#### RECORDS SHOWN
---

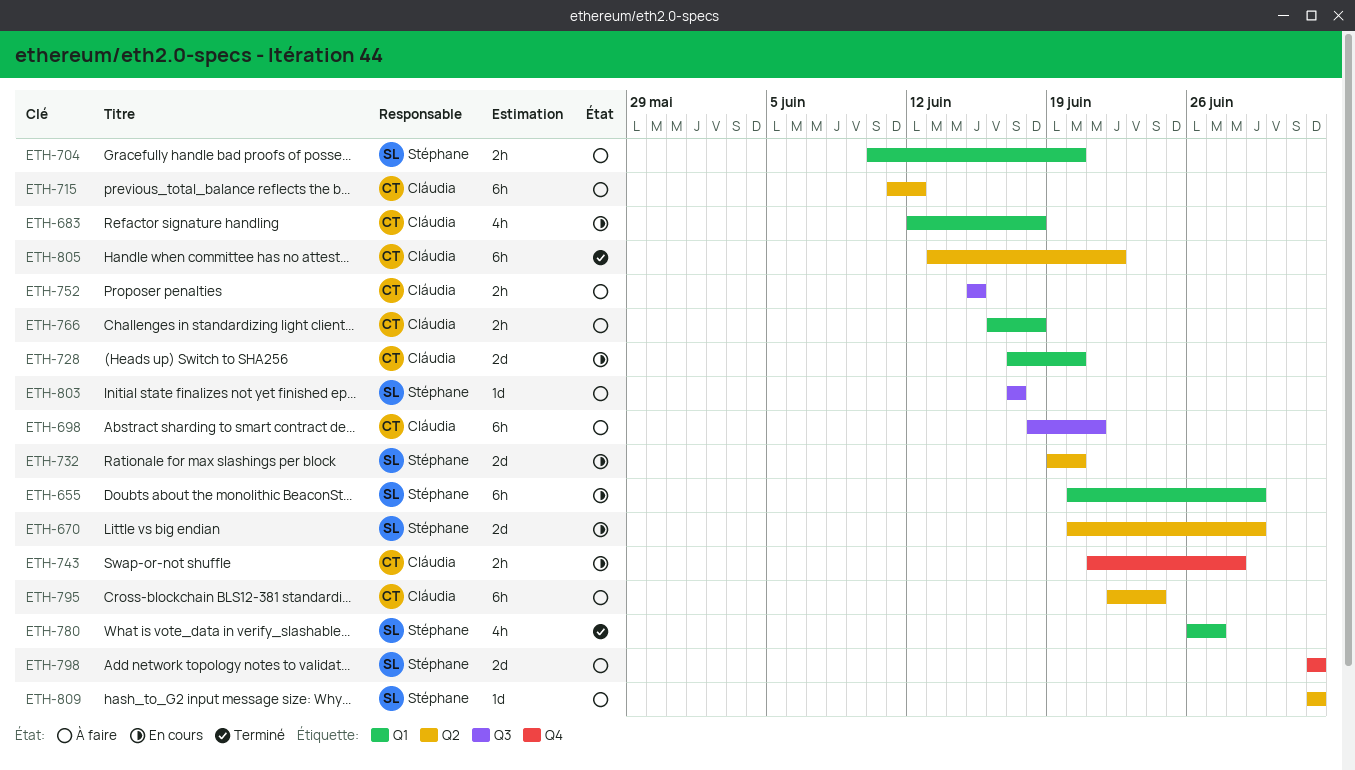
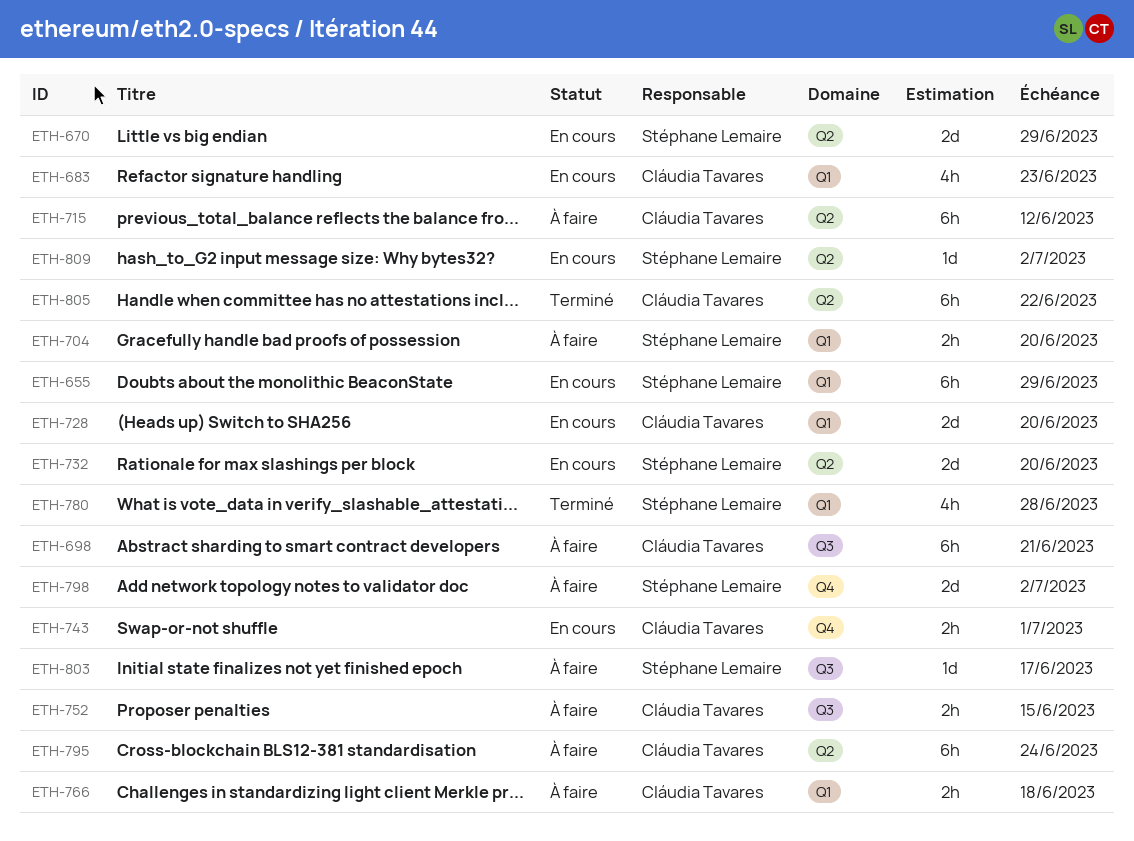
ETH-683, due: Jun 18 -> Jun 23
ETH-743, due: Jun 28 -> Jul 1
ETH-780, due: Jun 27 -> Jun 28
ETH-809, status: À faire -> En cours

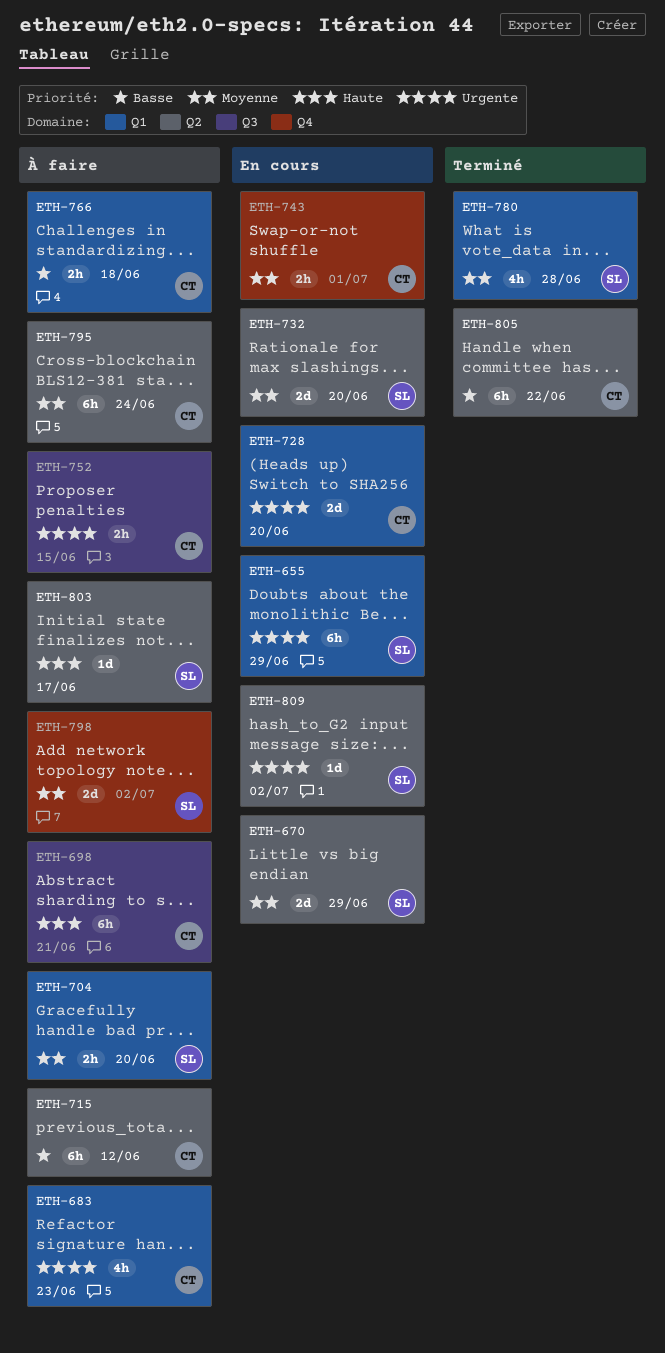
ETH-683, status: En cours -> À faire
ETH-803, label: Q3 -> Q2

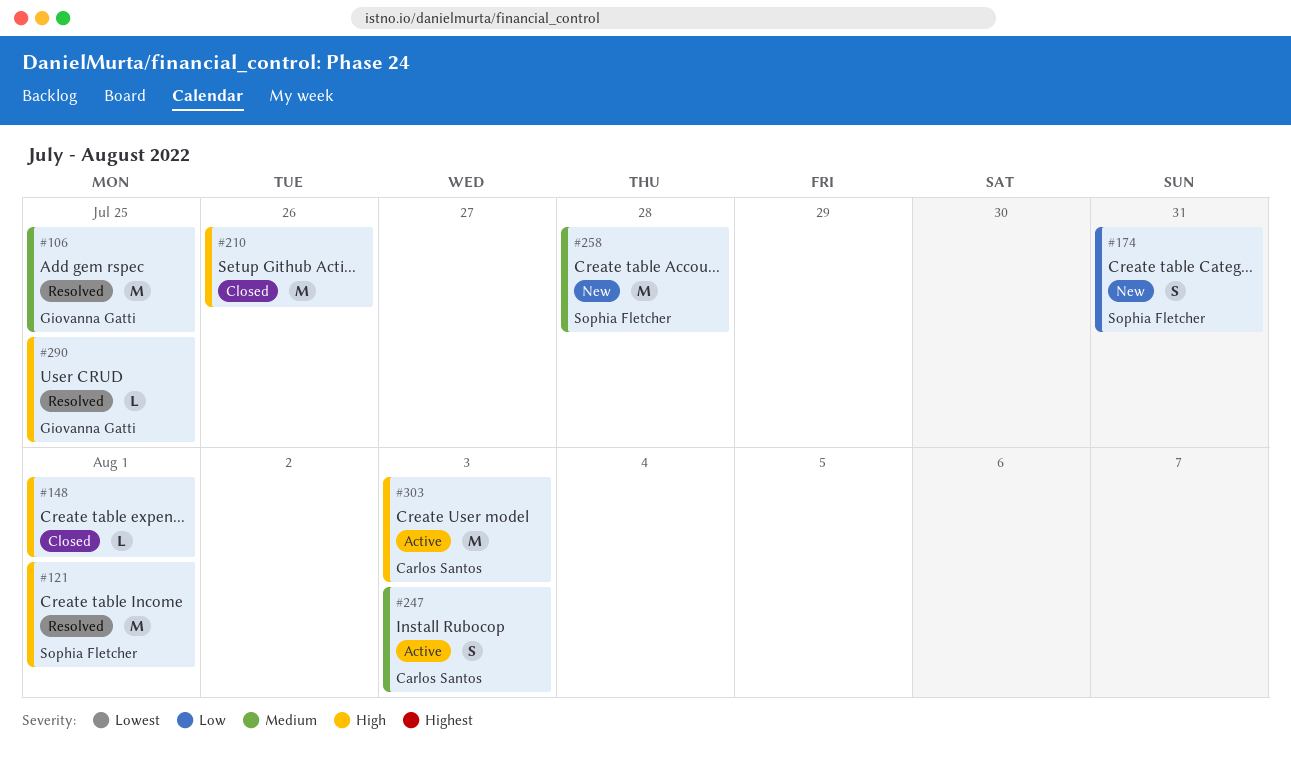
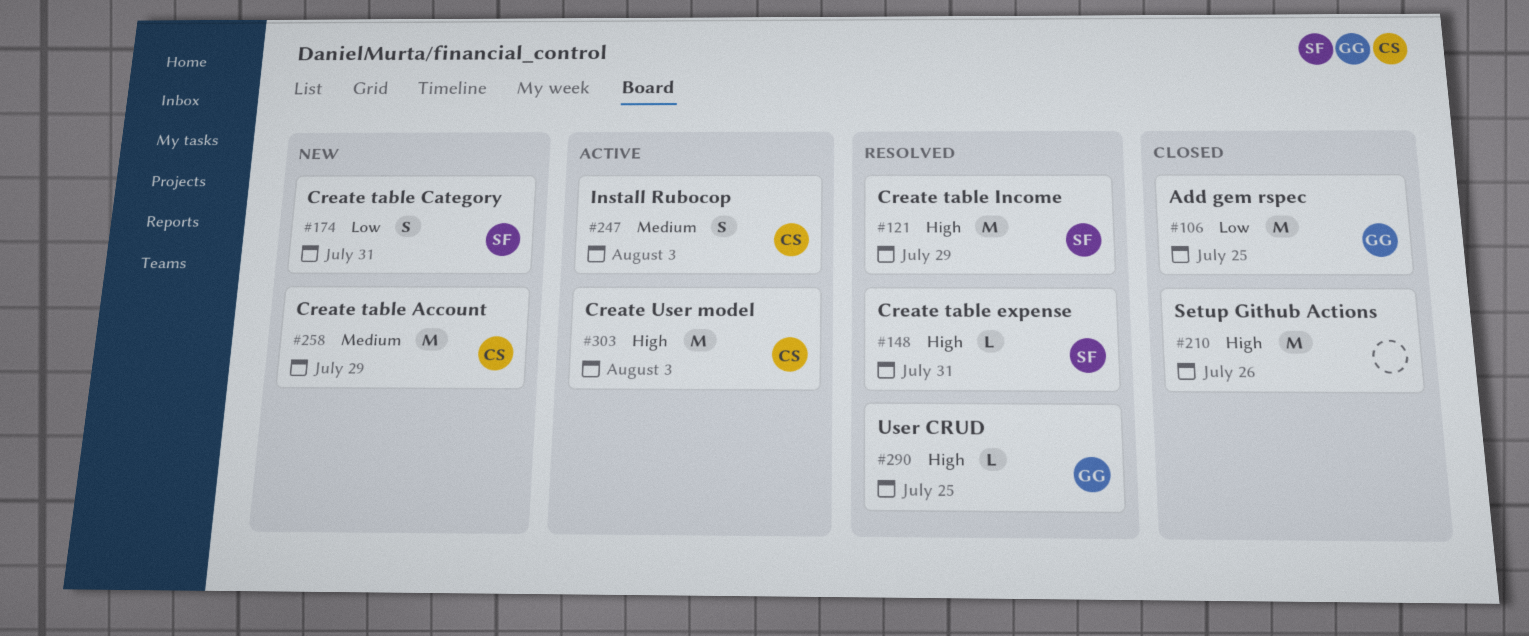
#106, status: Resolved -> Closed
#106, priority: Medium -> Low
#121, due: Aug 1 -> Jul 29
#148, status: Closed -> Resolved
#148, owner: none -> Sophia Fletcher
#148, due: Aug 1 -> Jul 31
#258, owner: Sophia Fletcher -> Carlos Santos
#258, due: Jul 28 -> Jul 29

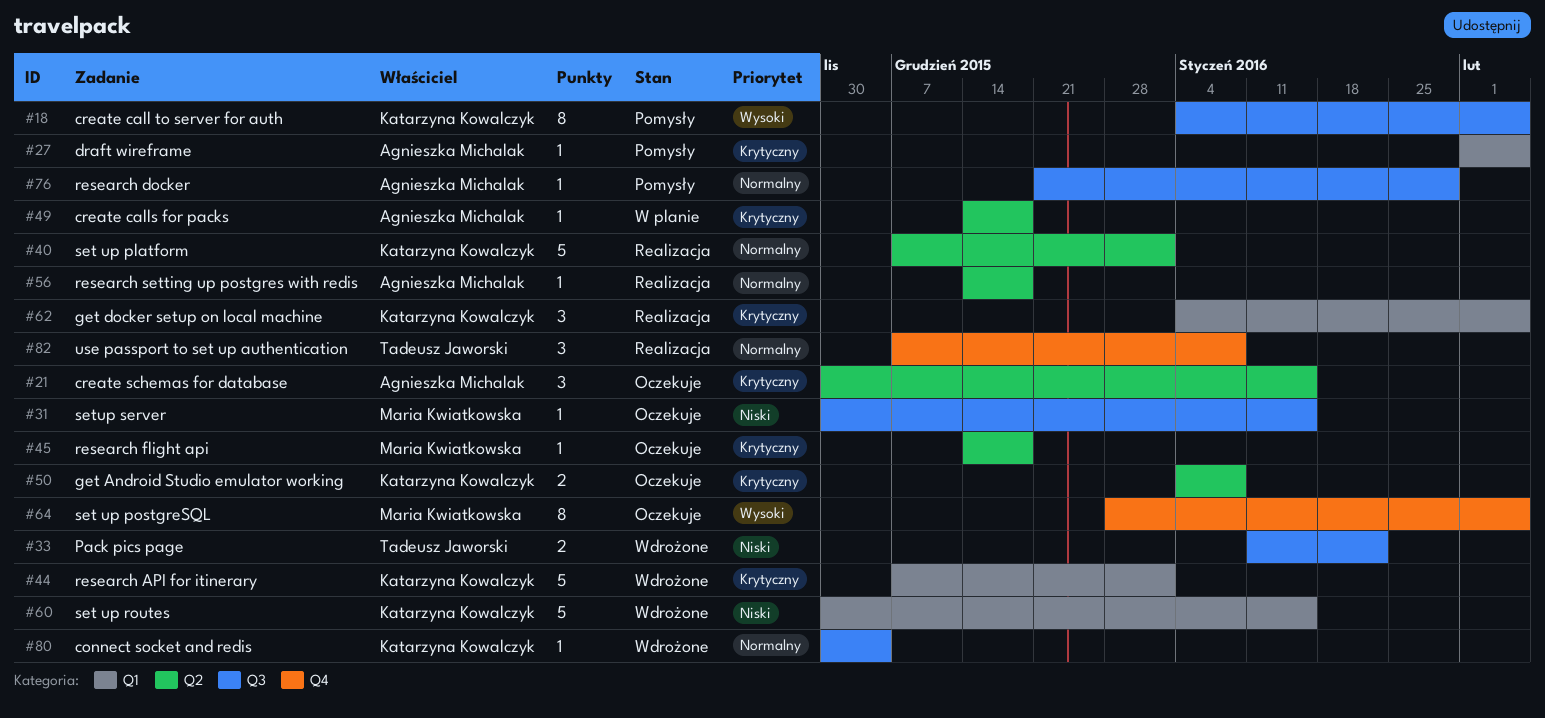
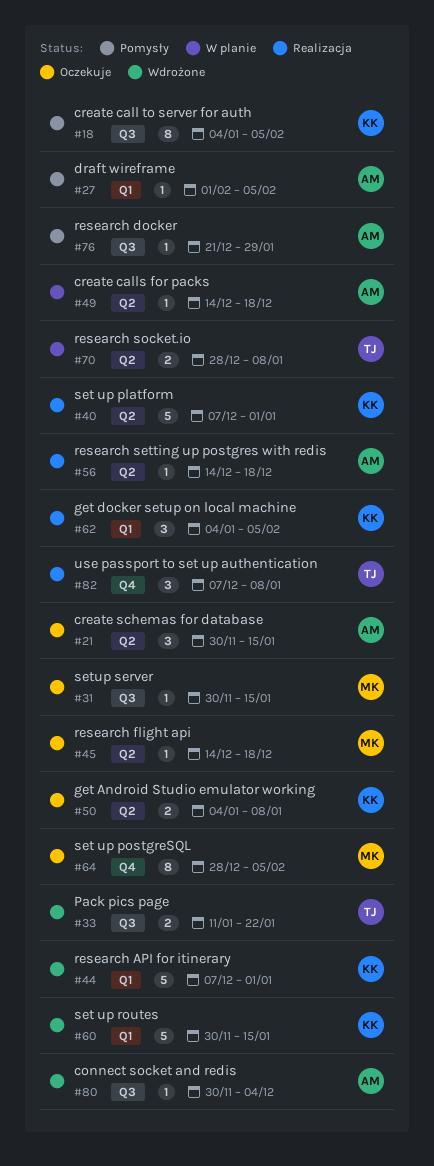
#70: none -> present
#80, owner: Katarzyna Kowalczyk -> Agnieszka Michalak

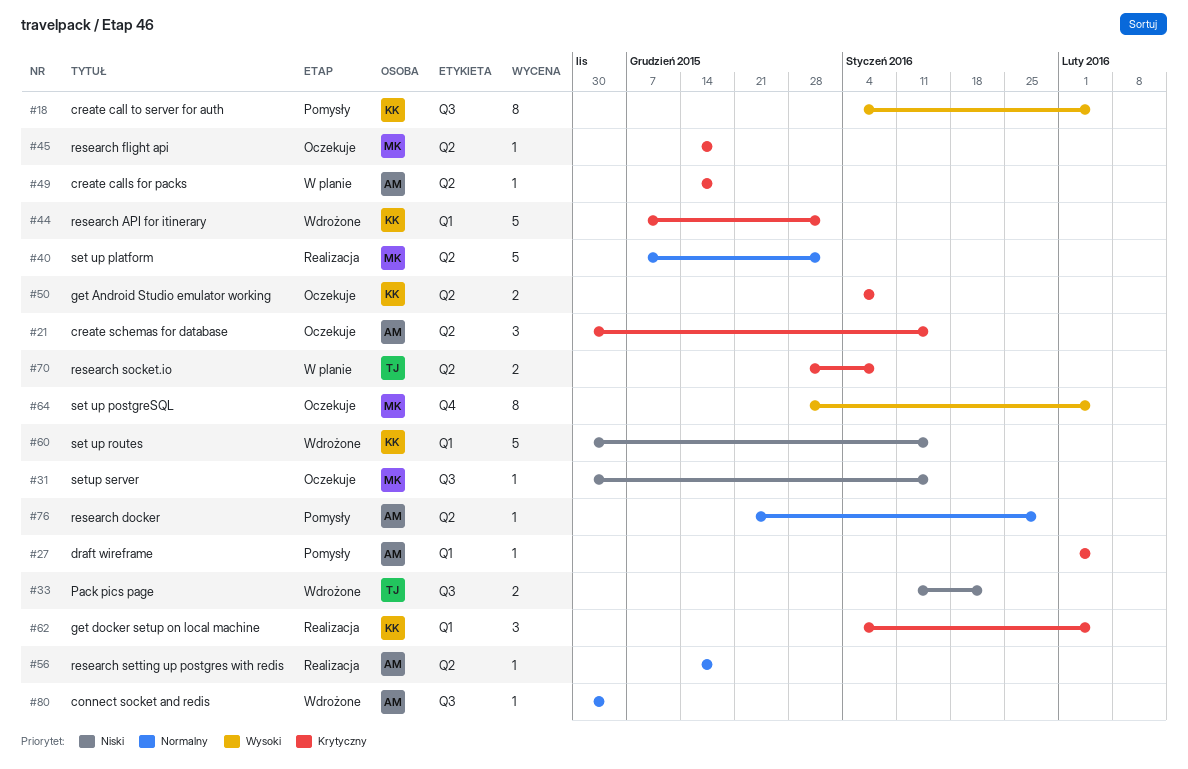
#40, owner: KK -> MK
#76, label: Q3 -> Q2
#82: present -> none

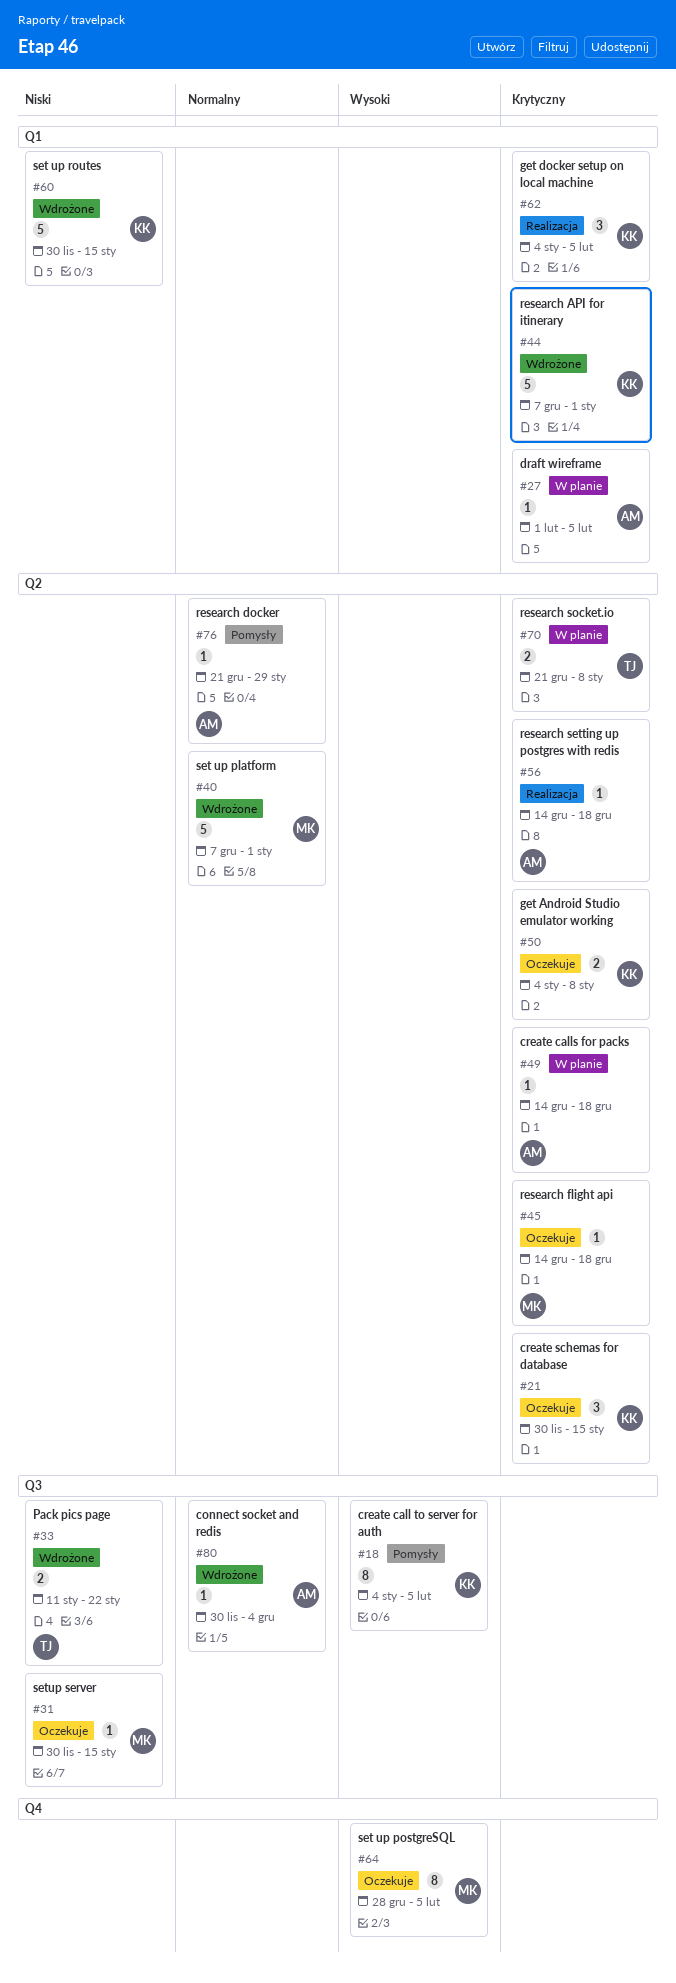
#21, owner: AM -> KK
#27, status: Pomysły -> W planie
#40, status: Realizacja -> Wdrożone
#56, priority: Normalny -> Krytyczny
#70, start: Dec 28 -> Dec 21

---

#### WHAT IS BEING ASKED
All that belongs in the answer is the lines from the line with "#258, due: Jul 28 -> Jul 29" through the closing line of the entries, inclusive, transcribed exactly and free of pictures.

#### EXPECTED ANSWER
#258, due: Jul 28 -> Jul 29

#70: none -> present
#80, owner: Katarzyna Kowalczyk -> Agnieszka Michalak

#40, owner: KK -> MK
#76, label: Q3 -> Q2
#82: present -> none

#21, owner: AM -> KK
#27, status: Pomysły -> W planie
#40, status: Realizacja -> Wdrożone
#56, priority: Normalny -> Krytyczny
#70, start: Dec 28 -> Dec 21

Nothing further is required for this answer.